[[ DOCUMENT EXTRACT, beginning ]]

Travel Agents and particularly Tour Operators are notoriously bad at putting right problems and claims for compensation based on their failure to honour the conditions of their contract. What they sell is not as clear cut as the car or fridge that is unfit for purpose, but the problems arising from a poor product are just as problematical for the traveller/tourist. Over the years we have been instrumental in assisting large numbers of travellers in securing compensation and in the majority of cases, compensation has only been paid after proceedings were started in the court. On only one occasion has the case actually gone to court, with the defendant setling before proceedings got to court in all other cases. Why do they do so? The answer is that the sums of money involved are not sufficiently large to warrant the bad publicity arising from a court appearance. Generally they will 'bluff' to the point where proceedings are started, but stop at that point.

If you have exhausted all prospects of reaching a compensation agreement with a defaulting travel agent or tour operator and you have not been successful with efforts through ABTA (generally they are of very little help), your only course of action may be to initiate action to recover through the County Court under the Small Claims Procedure. Actions to recover can be made for debts of under £5,000 and, in addition to claims for monies owed, the court will hear claims founded on breach of contract, the usual basis for claims against tour operators who fail to deliver what they have promised. (See also Supply of Goods and Services Act 1982 as amended by the Sale and Supply of Goods Act 1994)

To bring an action under the Small Claims Procedure, you need to complete a form at the local County Court, giving your details and those of the person against whom the claim is made. You do not need a Solicitor and it is unlikey that the procedure will be beyond the capability of most consumers. If you do have a problem, the local Citizens Advice Bureau will certainly be able to help. The court form will detail the nature of your claim, the amount you are claiming and whether you are claiming any interest. You will have to supply a copy of all relevant paperwork for the court, and one for the person against whom you are making the claim

The Court will affix a seal to the papers and send them to your opponent, along with a form to defend the claim, another form to admit the claim and a third form on which they must acknowledge receipt of the papers.

When the person against whom you are making the claim responds, the Court will send you a copy along with instructions on what you should do next. Alternatively, the court may fix a date when you will have to appear before a judge who will tell you what the next stages are.

[[ DOCUMENT EXTRACT, end ]]
[[ SOURCE DATA, beginning ]]

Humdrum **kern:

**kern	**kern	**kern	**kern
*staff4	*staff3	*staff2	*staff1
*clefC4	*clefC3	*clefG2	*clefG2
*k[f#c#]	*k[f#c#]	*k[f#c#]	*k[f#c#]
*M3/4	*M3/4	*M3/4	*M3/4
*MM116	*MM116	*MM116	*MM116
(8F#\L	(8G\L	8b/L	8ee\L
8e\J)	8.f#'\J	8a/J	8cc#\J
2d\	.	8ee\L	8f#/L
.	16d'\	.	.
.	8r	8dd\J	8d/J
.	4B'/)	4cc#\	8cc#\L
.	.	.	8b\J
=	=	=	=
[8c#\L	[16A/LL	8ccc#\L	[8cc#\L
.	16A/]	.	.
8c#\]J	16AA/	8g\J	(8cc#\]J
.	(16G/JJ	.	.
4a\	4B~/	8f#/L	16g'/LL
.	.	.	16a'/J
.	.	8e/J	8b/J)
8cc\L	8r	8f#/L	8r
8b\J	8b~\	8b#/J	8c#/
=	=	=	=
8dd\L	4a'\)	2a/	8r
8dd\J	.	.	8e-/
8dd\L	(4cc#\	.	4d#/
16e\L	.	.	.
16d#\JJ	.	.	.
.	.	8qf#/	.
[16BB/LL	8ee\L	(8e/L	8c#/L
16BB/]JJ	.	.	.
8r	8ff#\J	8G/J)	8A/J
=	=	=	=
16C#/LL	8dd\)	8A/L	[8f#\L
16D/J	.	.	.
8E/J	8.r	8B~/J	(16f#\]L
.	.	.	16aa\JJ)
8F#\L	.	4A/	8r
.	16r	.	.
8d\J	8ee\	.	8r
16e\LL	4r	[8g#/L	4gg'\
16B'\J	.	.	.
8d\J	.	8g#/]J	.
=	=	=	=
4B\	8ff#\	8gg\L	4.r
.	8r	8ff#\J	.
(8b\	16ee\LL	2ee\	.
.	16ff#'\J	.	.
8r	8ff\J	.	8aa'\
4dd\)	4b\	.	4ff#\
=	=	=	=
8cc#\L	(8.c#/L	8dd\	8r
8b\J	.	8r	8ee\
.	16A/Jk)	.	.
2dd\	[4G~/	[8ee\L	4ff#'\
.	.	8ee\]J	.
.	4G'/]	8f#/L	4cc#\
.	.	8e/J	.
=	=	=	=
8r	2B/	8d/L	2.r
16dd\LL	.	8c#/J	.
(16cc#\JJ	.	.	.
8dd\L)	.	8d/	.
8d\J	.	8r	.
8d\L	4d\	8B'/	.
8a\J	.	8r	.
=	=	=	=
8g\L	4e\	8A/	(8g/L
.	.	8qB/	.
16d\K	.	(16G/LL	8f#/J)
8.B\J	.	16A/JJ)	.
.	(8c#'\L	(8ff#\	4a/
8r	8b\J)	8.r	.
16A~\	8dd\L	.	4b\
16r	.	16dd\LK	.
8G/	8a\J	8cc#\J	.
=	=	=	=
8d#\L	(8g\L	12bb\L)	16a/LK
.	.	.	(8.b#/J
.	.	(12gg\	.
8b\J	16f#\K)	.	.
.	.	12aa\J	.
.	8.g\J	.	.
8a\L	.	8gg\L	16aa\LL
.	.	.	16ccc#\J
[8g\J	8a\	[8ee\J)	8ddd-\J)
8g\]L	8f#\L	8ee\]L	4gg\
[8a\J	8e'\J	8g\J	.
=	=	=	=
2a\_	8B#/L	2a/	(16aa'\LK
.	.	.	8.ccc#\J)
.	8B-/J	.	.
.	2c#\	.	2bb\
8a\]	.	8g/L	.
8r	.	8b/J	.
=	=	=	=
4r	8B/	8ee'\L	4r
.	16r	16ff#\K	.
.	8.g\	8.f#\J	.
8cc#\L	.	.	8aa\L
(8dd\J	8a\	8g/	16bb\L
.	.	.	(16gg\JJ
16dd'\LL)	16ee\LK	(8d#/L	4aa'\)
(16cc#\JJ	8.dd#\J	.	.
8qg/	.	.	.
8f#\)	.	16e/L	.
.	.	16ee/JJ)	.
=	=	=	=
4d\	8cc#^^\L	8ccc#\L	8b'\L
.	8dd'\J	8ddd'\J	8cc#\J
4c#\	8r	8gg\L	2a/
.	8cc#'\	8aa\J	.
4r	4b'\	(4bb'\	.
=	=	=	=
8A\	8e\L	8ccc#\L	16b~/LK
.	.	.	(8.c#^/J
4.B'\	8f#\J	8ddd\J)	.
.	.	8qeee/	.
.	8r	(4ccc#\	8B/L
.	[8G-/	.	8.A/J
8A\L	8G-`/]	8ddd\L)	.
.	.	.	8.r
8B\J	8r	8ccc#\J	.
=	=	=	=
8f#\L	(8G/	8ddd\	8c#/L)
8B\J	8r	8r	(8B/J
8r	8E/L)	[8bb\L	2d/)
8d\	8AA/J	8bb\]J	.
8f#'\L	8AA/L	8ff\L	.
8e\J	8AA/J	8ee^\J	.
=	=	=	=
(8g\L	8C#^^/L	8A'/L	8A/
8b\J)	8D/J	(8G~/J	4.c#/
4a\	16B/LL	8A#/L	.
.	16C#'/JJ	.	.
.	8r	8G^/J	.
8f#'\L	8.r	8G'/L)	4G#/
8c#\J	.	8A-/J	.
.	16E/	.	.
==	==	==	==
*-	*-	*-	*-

[[ SOURCE DATA, end ]]

→ **EXERCISE BRIEF**: In the text on claiming compensation from tour operators, what forms does the court send to the opponent along with the sealed papers?

→ **EXERCISE SOLUTION**:
- A form to defend the claim
- A form to admit the claim
- A form on which they must acknowledge receipt of the papers